Unfortunately, state-of-the-art spatial mapping of a single locus is highly labor-intensive and involves the acquisition and analysis of imaging data from several hundred cells. Clearly, spatial mapping of neighborhoods and genes will require the development of automated microscopy systems and image-analysis methods - a revolution in scale analogous to the development of the microarray. We have become accustomed to image-analysis packages that can find spots on a microarray, but these pattern-recognition methodologies are primitive compared with what will be required for the three-dimensional analysis of the genome. At present only simple spatial relationships such as pairing, clustering or association of a chromosome or a gene with a cellular structure can be visualized, and the more complex patterns involving multiple genes, each present in two alleles that are by definition indistinguishable, are currently not amenable to analysis.

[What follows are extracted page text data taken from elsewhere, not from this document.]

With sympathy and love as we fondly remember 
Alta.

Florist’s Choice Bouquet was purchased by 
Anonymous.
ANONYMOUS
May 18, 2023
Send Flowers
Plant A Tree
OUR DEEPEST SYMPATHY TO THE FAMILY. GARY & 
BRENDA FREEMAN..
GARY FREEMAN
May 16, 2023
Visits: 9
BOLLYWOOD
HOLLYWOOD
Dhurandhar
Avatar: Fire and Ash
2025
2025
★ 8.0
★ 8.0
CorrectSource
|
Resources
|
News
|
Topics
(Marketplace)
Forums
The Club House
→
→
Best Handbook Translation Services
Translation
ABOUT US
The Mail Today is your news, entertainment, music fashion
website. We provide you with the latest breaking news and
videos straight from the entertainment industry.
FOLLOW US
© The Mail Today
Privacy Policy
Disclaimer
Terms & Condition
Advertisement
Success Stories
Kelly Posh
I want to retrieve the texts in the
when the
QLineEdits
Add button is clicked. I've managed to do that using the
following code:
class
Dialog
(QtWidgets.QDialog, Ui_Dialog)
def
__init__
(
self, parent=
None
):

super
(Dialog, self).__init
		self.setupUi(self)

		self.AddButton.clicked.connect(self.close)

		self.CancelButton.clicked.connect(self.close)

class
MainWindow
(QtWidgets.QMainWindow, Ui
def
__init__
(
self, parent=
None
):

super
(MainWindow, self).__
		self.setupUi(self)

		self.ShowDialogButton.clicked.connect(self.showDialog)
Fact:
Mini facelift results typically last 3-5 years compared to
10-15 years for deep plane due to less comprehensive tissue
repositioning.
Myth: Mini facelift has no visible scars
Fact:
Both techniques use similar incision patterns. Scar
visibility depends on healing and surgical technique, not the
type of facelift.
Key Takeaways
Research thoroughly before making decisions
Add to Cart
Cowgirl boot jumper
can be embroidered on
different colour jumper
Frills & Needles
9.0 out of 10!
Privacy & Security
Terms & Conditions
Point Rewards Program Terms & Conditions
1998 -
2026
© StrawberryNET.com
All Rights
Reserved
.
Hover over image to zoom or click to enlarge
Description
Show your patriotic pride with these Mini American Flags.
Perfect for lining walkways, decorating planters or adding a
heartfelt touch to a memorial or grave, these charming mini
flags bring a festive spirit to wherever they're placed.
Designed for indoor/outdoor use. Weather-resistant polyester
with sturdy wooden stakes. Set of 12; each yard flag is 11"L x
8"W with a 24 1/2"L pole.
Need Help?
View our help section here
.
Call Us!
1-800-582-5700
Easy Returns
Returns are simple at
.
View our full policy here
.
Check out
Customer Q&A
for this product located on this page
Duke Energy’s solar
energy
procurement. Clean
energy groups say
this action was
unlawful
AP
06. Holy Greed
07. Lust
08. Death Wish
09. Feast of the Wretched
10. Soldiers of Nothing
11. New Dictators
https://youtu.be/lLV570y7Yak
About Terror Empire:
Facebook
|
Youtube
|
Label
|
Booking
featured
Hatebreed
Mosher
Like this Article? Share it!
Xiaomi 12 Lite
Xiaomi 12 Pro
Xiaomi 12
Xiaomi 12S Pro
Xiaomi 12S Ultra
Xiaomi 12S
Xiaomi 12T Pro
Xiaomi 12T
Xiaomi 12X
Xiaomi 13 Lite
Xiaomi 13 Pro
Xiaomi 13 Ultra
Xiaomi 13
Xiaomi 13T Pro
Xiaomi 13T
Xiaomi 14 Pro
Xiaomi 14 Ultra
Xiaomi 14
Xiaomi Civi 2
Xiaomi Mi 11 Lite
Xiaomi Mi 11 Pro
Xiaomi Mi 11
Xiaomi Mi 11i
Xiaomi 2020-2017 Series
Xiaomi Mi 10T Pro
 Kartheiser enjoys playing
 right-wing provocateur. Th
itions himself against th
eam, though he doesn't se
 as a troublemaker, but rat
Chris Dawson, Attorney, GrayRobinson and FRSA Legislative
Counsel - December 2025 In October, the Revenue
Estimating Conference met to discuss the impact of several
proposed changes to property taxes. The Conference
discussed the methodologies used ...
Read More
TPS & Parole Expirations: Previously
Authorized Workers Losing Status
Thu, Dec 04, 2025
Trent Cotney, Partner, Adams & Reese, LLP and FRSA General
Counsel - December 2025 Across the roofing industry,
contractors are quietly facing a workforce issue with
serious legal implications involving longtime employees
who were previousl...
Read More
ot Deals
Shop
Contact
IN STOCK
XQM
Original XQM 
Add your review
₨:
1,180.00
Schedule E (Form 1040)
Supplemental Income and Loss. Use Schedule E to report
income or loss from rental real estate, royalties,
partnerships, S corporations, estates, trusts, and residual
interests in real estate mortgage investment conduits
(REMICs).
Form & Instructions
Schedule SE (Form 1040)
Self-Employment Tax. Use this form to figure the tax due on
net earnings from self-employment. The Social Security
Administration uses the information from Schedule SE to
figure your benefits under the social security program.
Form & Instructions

Reciprocal mapping of expression, structure and position onto the genome sequence and the interphase nucleus will undoubtedly be complicated by biological realities. Genome expression and position will be cell-type specific, so the work performed by multiple research groups will need to be coordinated. Indeed, this is an important aspect of new efforts to map all kinds of DNA elements onto the genome [63]. More importantly, none of the positioning patterns is absolute; they are probabilistic, most likely reflecting the stochastic nature of genome expression programs. Gene expression may be probabilistic as well. The probabilistic nature of such events highlights the increasing need for statistical analysis. But none of the limitations is insurmountable. The advent of full genome sequences and the capacity to probe expression of whole genomes using microarray analysis, together with the ongoing development of fully automated imaging systems, has laid the foundation to map the genome in space and time. Although this is a colossal challenge, the promise of understanding how genomes are organized and function in their natural environment, the cell nucleus, is worth the persistent pursuit. It will be a fun ride.